▶ _Quoted passage_:
-=-=-
Scientists are supposed to give us answers.  After all, that’s what they do, right?  We ask them questions and they give us answers.  Although I suppose we should give a special nod to those odd people who come up with answers to questions no (sane) person ever thought to ask.

But while we’re giving nods to people who help progress along by giving us answers, let’s not forget those annoying people who not only don’t give us answers to our questions, but also prove that our questions were all wrong in the first place.

Consider Benoit Mandelbrot.

Born in Poland and raised in France, Mandelbrot finally moved to the U. S. and spent most of his career working for IBM at the Thomas J. Watson Research Center in New York.  There his curious mind led him to work on Information Theory, Fluid Mechanics, and Cosmology, among a host of other odd digressions. [Parenthetically, another nod to IBM for allowing gifted lunatics like Mandelbrot to wander where their interests took them rather than demanding clear, profitable, short-term returns.]

In 1967 Mandelbrot put out a paper with the innocuous (not to say boring) title of How Long is the Coast of Britain?  Statistical self-similarity and fractional dimensions.

If you are curious, you can look up the answer to his question on the Web.  It is there, a nice, precise, 12,429 kilometers.  What makes that fact queer is that in his paper Mandelbrot proved that this question could not be answered. The coast of Britain, or any coastline for that mater, has no determinate length.

Say what, I hear someone ask?  Surely you can simply pick up a map and with one of those little map wheels or a good pair of dividers carefully measure the coastline of Britain?  It’s not only possible, it’s easy.

There’s lots of ways to explain the problem, but let’s start here: Imagine you are looking down on a satellite picture of Britain.  Through some strange magic, when the picture was taken the sky over Britain was completely clear (c’est impossible).  You can see the entire coastline.  And you can see, even with a casual glance, that the coastline is a bit ragged, with lots of ins and outs to foil the intrepid measurer.

But you give it a shot, anyway, stepping off the coastline as carefully as you can, until finally you get a number for the entire coast.

But you are still not satisfied.  You can see that as you step off the margin, you are skipping over lots of tiny irregularities.  They are too small to be measured with your tools, but aren’t they important?  You need another method to give you a length to compare to.
-=-=-
▶ _Input rows_:
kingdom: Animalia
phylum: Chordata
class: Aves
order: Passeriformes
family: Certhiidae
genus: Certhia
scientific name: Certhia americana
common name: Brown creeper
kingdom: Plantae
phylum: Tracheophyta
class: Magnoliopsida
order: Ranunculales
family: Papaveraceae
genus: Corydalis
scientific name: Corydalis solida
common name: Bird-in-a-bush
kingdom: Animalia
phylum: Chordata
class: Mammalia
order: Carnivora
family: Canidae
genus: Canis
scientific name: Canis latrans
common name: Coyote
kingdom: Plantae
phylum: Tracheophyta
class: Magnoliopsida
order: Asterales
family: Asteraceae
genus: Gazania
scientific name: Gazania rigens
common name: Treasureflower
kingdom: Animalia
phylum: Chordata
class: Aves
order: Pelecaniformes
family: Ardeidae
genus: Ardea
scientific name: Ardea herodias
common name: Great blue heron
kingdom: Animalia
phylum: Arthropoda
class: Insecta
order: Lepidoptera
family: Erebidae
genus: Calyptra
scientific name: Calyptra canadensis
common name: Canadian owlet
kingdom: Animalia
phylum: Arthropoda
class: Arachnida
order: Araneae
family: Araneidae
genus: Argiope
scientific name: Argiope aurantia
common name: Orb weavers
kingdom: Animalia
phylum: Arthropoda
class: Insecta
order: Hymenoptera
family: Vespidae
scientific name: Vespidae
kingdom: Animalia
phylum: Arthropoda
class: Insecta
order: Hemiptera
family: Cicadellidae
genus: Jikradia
-=-=-
▶ _Set of tasks_:
(a) Copy the records word for word, from the line holding "order: Lepidoptera" through the final line of the records, with both ends included.
(b) Continue the essay about measuring the coastline of Britain, starting after its last sentence.

▶ _The results_:
(a)
order: Lepidoptera
family: Erebidae
genus: Calyptra
scientific name: Calyptra canadensis
common name: Canadian owlet
kingdom: Animalia
phylum: Arthropoda
class: Arachnida
order: Araneae
family: Araneidae
genus: Argiope
scientific name: Argiope aurantia
common name: Orb weavers
kingdom: Animalia
phylum: Arthropoda
class: Insecta
order: Hymenoptera
family: Vespidae
scientific name: Vespidae
kingdom: Animalia
phylum: Arthropoda
class: Insecta
order: Hemiptera
family: Cicadellidae
genus: Jikradia

(b)
So you zoom in a bit, focusing your attention on one conspicuous feature, say the Cornwall Peninsula (that’s the sharp bit on the bottom, pointing west).  On the enlarged view, you notice that it, too, is a bit ragged, with lots of inlets, coves, and promontories.  But, correcting for scale, you step off all the big features you can see, ignoring the little jaggies too small for your measuring tool.  Then you move up the coast to the next county, zoom in and repeat the process.  Once you’ve gone all the way around the island, you total up all of your numbers and compare to your previous total.

Unfortunately, the two numbers don’t compare.  The length you calculated from your enlarged views is much bigger than your first effort.

So you try again.  You zoom still further in, noticing in passing that this closer-in view is still rough and jagged.  Once again you trace out the outline as well as you can, moving to the next section of coast, repeating the process.  And once again you total up all of the lengths for a grand total of the whole island.  The you compare it to your previous number.


This time the total is not only bigger than you initial try, it’s even bigger than your second.

So you try again, and again, and again.  And each time you can still see finer jaggies and each total is larger than the last.

Finally, your closeup view is in so tight that you are tracing your way around the erose margins of individual grains of sand.  And you are having to make philosophical decisions about whether wet grains of sand are part of the shoreline or only the dry ones.  Or perhaps it’s only grains wet on one side and dry on the other.

Clearly the process cannot go on infinitely.  Eventually you’re going to get down to individual atoms and their component parts, although what that has to do with the concept of a “coastline” is pretty unclear.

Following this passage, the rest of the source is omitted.